*** Opening of EXERCISE INPUTS ***
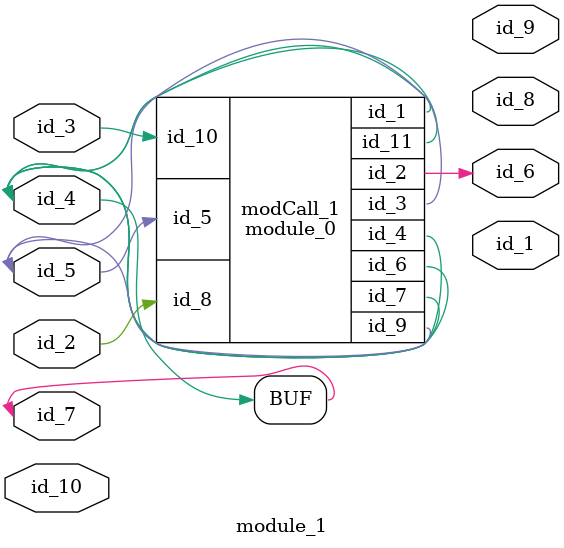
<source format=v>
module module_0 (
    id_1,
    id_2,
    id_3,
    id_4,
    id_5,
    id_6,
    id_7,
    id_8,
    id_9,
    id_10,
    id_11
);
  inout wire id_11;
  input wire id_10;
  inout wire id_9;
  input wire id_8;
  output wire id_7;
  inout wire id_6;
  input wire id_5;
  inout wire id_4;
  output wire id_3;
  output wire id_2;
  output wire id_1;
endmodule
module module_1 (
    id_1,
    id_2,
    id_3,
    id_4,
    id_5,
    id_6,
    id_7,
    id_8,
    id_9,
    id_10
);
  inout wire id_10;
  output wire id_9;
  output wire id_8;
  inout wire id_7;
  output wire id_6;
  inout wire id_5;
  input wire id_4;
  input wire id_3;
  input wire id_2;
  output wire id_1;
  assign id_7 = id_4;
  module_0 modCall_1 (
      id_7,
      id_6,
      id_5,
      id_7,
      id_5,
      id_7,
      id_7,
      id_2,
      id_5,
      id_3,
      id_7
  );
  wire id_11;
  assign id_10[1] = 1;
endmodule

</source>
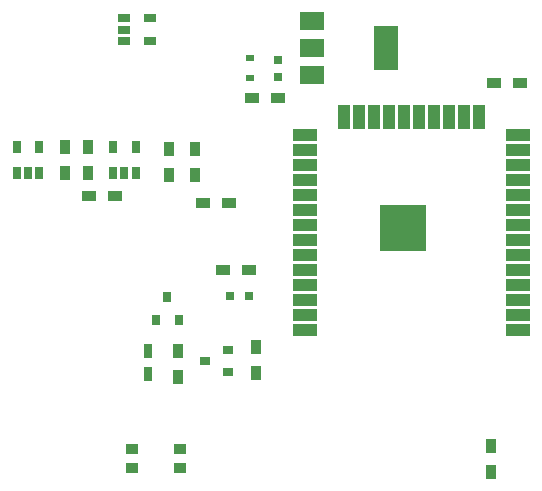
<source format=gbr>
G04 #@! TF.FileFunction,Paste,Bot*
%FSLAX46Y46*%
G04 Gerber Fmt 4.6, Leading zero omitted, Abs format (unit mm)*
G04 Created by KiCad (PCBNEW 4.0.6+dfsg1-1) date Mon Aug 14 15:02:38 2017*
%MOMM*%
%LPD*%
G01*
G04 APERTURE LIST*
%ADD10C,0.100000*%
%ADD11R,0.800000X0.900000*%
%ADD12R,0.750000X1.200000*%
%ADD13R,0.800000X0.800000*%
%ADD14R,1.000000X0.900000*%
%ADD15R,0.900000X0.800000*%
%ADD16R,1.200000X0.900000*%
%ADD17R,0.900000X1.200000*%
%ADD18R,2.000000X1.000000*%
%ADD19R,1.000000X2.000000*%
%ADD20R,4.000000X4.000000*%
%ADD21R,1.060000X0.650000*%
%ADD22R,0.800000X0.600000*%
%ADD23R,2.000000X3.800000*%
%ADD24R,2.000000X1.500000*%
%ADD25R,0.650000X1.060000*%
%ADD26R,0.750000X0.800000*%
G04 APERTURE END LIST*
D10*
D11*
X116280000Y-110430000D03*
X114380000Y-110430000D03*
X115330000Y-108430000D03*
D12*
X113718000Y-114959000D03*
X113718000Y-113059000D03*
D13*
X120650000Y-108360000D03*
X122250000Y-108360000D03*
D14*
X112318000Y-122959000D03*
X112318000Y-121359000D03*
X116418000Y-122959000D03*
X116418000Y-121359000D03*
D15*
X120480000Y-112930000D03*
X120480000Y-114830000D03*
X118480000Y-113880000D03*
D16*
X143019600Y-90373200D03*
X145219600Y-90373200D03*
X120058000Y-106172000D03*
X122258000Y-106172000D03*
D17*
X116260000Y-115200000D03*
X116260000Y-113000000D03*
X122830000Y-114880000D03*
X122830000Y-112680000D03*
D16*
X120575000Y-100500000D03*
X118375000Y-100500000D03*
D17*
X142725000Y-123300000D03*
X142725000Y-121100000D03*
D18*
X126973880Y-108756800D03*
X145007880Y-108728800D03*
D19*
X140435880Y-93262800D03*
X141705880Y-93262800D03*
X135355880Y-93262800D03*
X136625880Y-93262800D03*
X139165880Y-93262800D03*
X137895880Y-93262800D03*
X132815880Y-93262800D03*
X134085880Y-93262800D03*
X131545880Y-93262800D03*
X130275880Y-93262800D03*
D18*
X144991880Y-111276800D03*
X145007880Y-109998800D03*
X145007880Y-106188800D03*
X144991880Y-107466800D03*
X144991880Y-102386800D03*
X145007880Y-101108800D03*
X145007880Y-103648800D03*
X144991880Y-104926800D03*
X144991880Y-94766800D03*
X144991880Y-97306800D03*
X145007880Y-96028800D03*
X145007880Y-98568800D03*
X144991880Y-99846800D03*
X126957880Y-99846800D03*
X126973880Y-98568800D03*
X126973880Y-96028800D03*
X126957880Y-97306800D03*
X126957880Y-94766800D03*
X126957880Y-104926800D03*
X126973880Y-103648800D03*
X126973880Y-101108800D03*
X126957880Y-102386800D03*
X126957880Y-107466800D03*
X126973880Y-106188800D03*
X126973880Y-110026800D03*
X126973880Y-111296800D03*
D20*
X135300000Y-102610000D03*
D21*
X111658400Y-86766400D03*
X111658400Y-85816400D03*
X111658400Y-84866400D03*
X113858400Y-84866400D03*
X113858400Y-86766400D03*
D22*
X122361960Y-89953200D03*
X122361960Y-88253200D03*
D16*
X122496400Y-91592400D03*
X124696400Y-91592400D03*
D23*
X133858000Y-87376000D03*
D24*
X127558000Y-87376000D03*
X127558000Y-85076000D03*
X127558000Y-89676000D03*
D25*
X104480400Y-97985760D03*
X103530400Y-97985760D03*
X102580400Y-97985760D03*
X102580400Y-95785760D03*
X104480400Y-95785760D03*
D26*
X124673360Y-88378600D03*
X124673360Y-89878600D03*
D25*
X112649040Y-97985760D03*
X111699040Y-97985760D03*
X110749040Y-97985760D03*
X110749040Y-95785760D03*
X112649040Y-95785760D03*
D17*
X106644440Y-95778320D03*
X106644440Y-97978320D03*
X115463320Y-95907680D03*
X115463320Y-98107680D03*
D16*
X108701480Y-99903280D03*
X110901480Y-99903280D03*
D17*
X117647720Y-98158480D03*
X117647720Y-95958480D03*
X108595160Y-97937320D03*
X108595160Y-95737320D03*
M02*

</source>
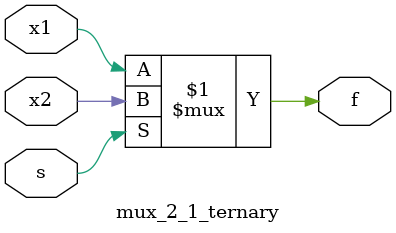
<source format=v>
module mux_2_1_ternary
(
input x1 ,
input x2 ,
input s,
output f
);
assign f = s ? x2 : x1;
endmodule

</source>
*** Close of EXERCISE INPUTS ***
*** Opening of EXERCISE INPUTS ***
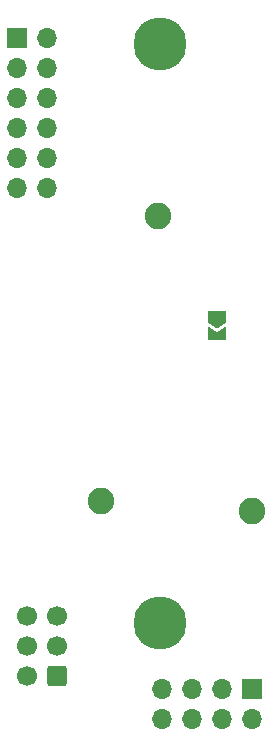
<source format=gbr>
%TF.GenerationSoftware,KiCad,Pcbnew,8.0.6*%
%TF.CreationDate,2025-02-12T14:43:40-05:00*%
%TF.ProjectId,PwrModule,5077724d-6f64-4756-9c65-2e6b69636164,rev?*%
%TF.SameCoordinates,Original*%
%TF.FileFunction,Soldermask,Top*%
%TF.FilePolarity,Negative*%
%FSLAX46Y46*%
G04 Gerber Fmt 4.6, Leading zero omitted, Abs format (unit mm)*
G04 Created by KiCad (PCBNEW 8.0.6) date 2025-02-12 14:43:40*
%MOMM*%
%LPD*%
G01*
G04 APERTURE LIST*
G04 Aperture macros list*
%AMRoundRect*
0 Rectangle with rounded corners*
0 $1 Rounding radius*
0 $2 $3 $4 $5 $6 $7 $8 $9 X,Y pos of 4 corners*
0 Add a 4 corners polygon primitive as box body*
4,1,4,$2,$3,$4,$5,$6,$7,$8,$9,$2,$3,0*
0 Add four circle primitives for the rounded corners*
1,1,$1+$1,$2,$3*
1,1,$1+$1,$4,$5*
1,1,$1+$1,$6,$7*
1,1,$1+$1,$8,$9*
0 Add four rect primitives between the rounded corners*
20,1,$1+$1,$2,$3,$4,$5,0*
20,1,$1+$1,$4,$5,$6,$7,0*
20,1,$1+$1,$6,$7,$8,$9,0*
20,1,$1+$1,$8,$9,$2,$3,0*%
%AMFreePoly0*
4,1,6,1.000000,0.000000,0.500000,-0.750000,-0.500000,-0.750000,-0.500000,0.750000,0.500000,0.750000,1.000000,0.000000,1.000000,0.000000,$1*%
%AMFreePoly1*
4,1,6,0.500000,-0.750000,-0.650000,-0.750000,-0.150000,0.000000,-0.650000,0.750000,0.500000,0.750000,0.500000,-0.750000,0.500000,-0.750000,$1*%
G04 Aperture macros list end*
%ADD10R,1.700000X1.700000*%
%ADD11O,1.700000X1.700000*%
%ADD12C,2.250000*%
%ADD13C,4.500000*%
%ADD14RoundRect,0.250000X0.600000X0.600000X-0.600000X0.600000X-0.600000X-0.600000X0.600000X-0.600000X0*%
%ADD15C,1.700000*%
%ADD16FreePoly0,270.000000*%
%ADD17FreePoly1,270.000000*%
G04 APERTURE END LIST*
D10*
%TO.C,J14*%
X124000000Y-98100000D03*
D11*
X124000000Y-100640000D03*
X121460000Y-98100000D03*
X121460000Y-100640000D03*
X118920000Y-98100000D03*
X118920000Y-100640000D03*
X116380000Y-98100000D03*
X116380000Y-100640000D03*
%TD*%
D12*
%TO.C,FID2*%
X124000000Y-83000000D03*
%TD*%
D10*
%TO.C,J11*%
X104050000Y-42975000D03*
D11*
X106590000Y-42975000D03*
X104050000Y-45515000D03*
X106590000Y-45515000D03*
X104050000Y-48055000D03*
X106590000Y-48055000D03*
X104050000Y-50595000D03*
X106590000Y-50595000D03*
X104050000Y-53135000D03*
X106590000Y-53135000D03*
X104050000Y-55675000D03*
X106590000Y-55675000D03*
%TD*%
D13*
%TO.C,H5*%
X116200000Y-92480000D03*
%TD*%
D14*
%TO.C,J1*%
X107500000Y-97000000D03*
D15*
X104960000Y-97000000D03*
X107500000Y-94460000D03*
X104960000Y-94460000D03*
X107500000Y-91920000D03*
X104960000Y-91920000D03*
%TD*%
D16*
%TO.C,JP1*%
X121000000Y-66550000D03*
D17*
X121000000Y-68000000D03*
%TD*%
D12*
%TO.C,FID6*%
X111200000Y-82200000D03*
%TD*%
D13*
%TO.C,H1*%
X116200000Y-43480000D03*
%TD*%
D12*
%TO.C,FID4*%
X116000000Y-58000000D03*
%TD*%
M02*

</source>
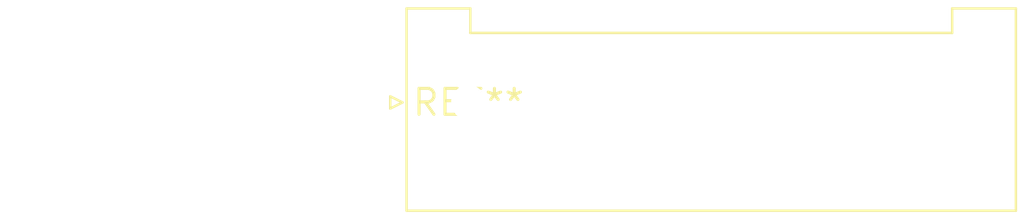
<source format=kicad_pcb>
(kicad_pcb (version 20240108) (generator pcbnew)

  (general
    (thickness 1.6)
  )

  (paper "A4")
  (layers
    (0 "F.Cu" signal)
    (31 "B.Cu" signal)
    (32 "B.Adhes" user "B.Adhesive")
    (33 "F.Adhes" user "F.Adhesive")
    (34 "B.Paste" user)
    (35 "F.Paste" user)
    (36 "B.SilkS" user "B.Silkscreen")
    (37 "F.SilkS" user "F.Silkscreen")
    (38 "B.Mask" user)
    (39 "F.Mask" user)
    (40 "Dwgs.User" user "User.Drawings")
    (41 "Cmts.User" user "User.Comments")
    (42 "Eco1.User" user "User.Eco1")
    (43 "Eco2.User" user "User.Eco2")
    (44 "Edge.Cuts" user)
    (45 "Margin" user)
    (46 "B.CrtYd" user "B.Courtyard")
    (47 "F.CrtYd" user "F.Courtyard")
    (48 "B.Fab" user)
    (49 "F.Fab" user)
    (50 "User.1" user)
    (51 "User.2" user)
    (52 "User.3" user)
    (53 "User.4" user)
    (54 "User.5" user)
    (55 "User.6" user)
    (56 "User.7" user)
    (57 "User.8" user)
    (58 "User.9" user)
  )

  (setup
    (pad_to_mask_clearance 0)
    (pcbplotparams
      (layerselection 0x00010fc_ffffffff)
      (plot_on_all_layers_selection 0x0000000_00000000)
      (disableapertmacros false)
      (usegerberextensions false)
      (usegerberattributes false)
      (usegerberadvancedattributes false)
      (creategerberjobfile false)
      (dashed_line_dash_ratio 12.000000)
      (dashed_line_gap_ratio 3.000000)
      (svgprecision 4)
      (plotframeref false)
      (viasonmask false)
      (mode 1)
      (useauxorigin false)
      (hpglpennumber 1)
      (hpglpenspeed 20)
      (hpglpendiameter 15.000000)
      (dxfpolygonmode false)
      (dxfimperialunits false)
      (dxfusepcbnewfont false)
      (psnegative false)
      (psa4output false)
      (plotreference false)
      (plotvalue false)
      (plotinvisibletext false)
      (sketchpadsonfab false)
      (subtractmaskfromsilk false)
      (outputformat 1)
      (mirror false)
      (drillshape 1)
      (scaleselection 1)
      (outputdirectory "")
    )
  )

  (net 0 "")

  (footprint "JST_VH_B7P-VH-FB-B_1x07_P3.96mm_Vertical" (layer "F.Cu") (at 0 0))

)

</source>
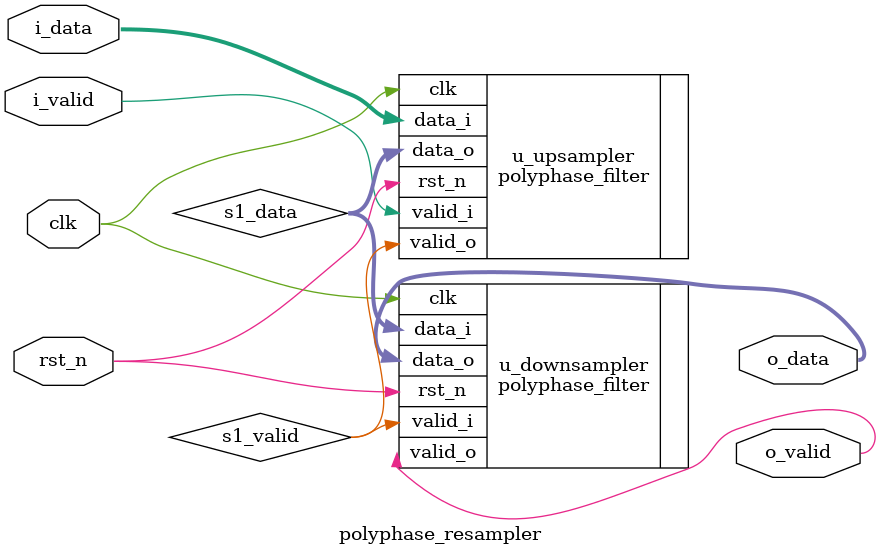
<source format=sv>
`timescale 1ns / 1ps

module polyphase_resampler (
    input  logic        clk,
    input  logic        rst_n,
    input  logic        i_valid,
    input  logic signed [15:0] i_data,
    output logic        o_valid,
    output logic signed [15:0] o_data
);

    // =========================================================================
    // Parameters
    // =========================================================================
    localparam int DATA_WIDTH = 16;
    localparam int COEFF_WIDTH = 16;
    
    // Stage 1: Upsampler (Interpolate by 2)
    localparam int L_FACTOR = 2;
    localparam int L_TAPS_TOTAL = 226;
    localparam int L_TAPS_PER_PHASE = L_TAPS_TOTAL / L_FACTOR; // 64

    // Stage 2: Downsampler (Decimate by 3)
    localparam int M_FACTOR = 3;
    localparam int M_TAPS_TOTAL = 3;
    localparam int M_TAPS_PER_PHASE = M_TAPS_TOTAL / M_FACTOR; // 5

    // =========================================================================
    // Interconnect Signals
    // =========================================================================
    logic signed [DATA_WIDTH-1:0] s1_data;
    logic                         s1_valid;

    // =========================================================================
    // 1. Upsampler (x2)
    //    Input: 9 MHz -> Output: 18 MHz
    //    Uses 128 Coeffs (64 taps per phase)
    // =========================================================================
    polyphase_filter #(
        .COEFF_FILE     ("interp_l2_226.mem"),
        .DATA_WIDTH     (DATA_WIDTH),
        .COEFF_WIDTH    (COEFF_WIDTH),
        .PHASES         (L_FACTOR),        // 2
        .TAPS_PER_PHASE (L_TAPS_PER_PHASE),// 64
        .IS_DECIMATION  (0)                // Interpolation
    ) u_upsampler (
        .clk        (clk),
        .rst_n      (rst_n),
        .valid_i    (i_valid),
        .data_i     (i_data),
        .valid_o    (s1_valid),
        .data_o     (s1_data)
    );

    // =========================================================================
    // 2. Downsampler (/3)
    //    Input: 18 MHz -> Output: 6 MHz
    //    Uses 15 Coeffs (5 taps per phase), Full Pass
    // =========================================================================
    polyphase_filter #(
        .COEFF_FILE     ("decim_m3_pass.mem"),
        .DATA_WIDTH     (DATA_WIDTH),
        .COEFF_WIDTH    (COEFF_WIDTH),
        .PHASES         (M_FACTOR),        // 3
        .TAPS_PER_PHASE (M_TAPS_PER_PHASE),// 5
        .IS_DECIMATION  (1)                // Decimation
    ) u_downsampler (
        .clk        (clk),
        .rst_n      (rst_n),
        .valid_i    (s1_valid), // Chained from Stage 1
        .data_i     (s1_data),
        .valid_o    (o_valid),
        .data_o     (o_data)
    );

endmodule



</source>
*** Close of EXERCISE INPUTS ***
*** Opening of EXERCISE INPUTS ***
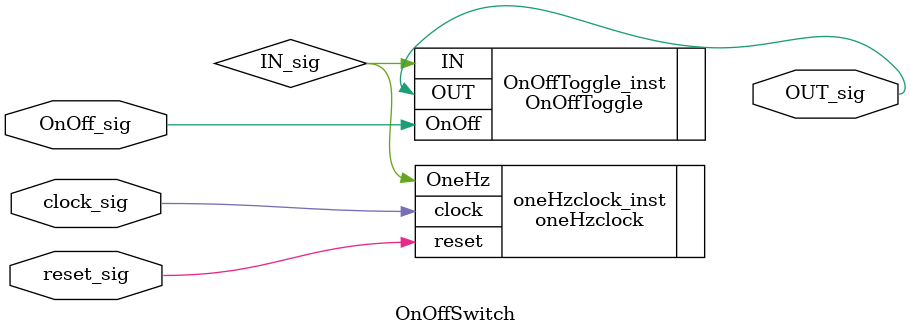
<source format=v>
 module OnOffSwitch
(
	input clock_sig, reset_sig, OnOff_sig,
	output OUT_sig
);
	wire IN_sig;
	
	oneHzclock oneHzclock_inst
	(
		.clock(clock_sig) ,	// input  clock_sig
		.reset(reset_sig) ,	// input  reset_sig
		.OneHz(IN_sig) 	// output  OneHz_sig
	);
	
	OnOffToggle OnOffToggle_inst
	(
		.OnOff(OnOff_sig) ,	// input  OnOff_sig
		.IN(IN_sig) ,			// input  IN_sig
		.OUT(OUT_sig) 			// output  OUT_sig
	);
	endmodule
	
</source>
*** Close of EXERCISE INPUTS ***
TASK INSTRUCTIONS:
Give the exact lines, and only those, from the line containing "X120480000Y-112930000D03*" through the line containing "X122830000Y-114880000D03*" in the entries above.

ANSWER BOX:
X120480000Y-112930000D03*
X120480000Y-114830000D03*
X118480000Y-113880000D03*
D16*
X143019600Y-90373200D03*
X145219600Y-90373200D03*
X120058000Y-106172000D03*
X122258000Y-106172000D03*
D17*
X116260000Y-115200000D03*
X116260000Y-113000000D03*
X122830000Y-114880000D03*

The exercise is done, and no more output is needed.